Tasks to perform
(1) According to the passage about William P. Lawrence, what is the motto of the new warship?
(2) Please transcribe everything in the passage about William P. Lawrence from "Rear Adm. William" down to "North Vietnamese, agreed.".

Passage to read

Lawrence, a native of Nashville, Tenn., graduated in 1951 from the Naval Academy. He became a combat pilot and was the first Navy aviator to fly at twice the speed of sound. He almost became an astronaut — Perot said a minor condition kept him from those ranks — and then flew in Vietnam where he was shot down on June 28, 1967 after completing a mission.

In a POW camp, Lawrence battled his captors for better conditions and worked to keep up the morale of his fellow prisoners with the command ‘‘never give in’’, Perot said. To keep his own spirits up, Lawrence wrote a poem ‘‘Oh Tennessee, My Tennessee,’’ that became that state’s official poem after his release in 1973.

The motto of the new warship is ‘‘Never Give In.’’

Lawrence continued with a military and career that include a Pacific fleet command and superintendent of Annapolis. One of his two daughters, now-retired Navy Capt. Wendy Lawrence, flew on four space shuttle missions as an astronaut.

‘‘That’s pretty good for a guy who was in hell for all those years,’’ said Perot, who worked during the Vietnam War to obtain better treatment for U.S. prisoners.

Rear Adm. William E. Landay III called Lawrence ‘‘a man of uncommon valor and decency.’’

‘‘By naming this ship in honor of William P. Lawrence, we are reminded that freedom is not free,’’ Landay said. ‘‘It comes at a terrible price.’’

Lawrence’s widow and the ship’s sponsor, Diane Wilcox Lawrence, of Annapolis, Md., called her husband ‘‘a very modest and humble man.’’

‘‘If he were here now, he’d ask what all the fuss was about,’’ she said.

After the christening, Lawrence’s radar interceptor on the F-4B Phantom that took both into the hands of the North Vietnamese, agreed.

‘‘He had no airs,’’ James William Bailey, 67, of Anderson, S.C. ‘‘He was represented and beloved by all the men.’’

Diane Lawrence and Lawrence’s daughters, Wendy Lawrence and Dr. Laurie Macpherson Lawrence, broke three bottles of champagne on the ship’s bow to officially give it its name. It officially will become the USS William P. Lawrence after it is turned over to the Navy late this year.

The 9,200-ton destroyer is 509 feet in length and will have a crew of 276.

Dataset extract
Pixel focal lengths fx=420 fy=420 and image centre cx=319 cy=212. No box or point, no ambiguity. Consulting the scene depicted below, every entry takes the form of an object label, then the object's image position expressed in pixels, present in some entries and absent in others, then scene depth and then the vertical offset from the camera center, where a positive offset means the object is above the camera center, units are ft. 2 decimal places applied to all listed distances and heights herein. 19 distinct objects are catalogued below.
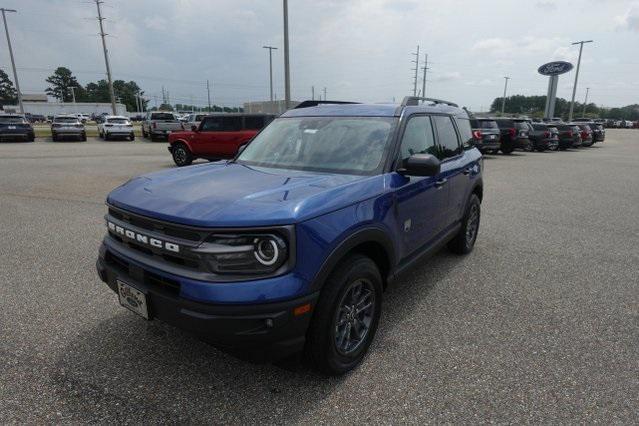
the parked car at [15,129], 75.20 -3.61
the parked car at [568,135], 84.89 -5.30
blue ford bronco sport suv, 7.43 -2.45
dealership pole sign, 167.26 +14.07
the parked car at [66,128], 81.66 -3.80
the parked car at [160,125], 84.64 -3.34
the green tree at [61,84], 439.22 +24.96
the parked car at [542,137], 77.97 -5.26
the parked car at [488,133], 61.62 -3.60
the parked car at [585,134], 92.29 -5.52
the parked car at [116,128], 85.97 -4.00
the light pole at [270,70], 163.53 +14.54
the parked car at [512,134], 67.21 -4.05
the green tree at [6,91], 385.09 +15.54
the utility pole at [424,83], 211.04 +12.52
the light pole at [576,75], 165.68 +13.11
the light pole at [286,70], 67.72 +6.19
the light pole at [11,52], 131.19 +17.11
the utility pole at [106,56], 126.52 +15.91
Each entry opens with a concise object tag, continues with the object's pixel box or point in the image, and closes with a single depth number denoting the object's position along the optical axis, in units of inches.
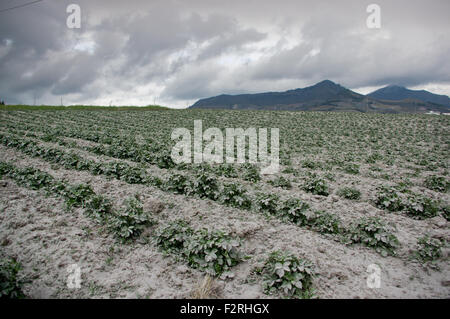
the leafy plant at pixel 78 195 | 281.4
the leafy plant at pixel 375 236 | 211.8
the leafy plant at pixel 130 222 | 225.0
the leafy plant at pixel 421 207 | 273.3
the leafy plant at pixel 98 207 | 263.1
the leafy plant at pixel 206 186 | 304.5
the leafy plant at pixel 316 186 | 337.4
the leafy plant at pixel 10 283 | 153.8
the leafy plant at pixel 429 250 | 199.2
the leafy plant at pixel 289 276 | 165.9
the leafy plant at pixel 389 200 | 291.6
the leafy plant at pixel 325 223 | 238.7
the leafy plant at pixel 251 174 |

==

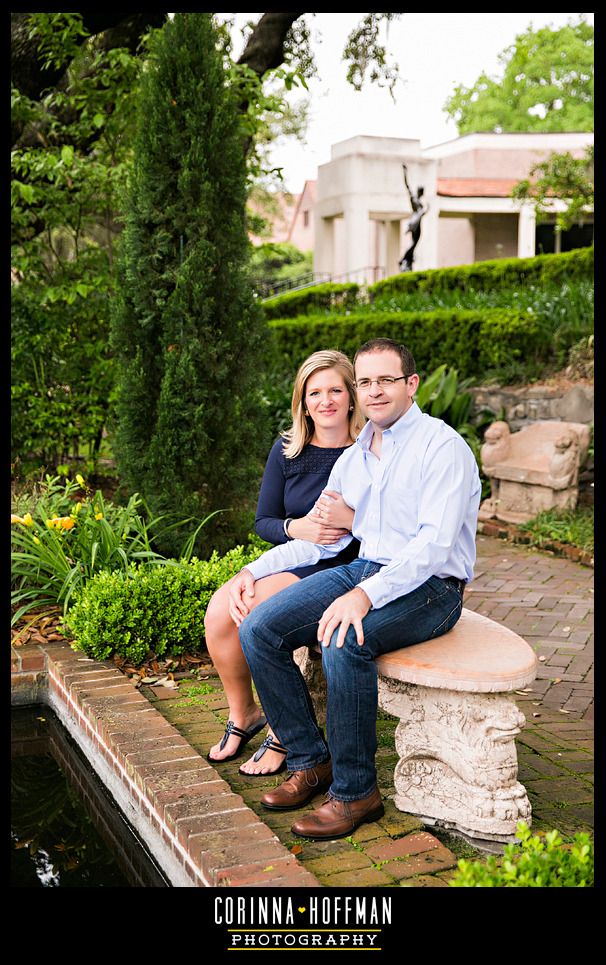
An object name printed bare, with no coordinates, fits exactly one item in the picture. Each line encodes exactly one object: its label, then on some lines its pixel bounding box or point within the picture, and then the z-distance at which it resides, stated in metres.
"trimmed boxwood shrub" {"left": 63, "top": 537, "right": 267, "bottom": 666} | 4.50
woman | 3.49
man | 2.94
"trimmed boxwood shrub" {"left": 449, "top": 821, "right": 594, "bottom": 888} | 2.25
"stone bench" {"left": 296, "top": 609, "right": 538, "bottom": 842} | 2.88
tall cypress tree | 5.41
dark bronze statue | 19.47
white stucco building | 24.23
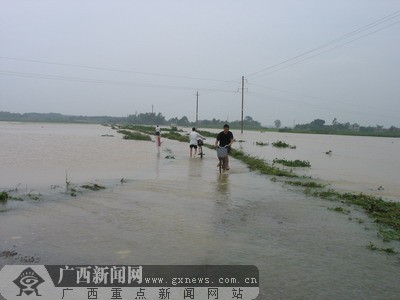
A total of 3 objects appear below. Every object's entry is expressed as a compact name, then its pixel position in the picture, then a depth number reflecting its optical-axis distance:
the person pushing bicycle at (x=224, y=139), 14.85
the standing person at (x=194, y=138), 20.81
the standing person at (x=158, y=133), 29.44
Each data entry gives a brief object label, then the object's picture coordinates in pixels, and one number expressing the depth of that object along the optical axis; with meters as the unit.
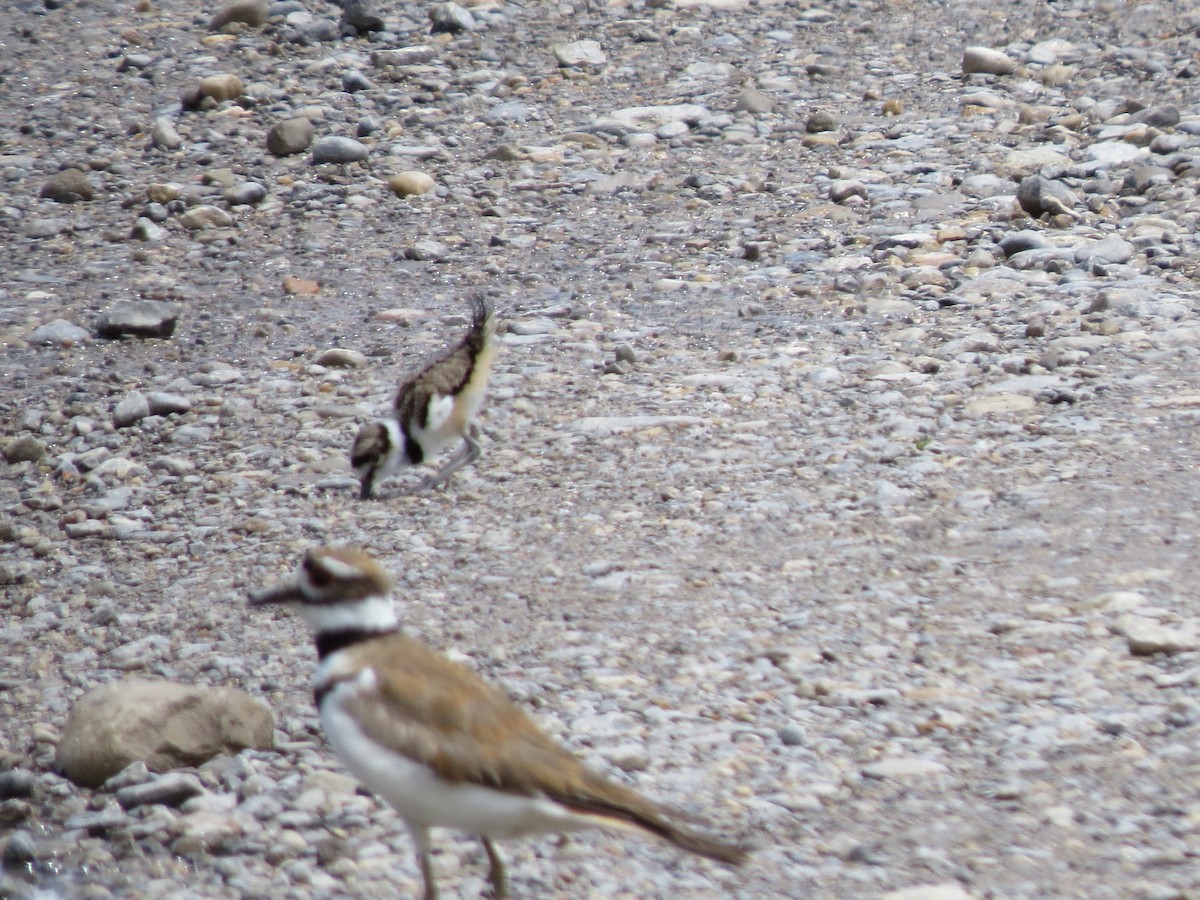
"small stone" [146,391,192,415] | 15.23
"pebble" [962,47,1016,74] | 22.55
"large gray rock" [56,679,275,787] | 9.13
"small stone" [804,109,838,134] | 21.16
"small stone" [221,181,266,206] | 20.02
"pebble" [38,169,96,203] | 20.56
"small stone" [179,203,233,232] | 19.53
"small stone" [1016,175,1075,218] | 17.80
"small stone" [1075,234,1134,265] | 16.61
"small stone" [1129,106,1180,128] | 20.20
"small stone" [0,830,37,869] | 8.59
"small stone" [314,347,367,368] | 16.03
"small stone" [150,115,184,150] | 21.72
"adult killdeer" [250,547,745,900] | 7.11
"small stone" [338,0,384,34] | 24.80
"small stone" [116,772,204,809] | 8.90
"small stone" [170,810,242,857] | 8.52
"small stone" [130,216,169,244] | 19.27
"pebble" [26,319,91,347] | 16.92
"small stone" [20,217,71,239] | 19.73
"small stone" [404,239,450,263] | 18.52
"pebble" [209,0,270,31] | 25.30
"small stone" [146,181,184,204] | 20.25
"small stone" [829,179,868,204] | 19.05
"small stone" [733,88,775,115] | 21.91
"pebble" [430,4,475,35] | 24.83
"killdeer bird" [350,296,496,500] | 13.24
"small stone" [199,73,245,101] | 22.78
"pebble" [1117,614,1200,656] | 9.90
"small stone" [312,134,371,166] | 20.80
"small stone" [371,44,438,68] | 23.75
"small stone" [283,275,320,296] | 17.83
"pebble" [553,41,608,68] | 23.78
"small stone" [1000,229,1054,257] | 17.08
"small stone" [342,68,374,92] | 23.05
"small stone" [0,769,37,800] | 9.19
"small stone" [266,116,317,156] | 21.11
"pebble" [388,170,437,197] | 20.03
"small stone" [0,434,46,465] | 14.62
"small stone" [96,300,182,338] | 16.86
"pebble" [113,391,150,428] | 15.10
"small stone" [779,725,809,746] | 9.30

Solutions
(1) "Never Give In."

(2)
Rear Adm. William E. Landay III called Lawrence ‘‘a man of uncommon valor and decency.’’

‘‘By naming this ship in honor of William P. Lawrence, we are reminded that freedom is not free,’’ Landay said. ‘‘It comes at a terrible price.’’

Lawrence’s widow and the ship’s sponsor, Diane Wilcox Lawrence, of Annapolis, Md., called her husband ‘‘a very modest and humble man.’’

‘‘If he were here now, he’d ask what all the fuss was about,’’ she said.

After the christening, Lawrence’s radar interceptor on the F-4B Phantom that took both into the hands of the North Vietnamese, agreed.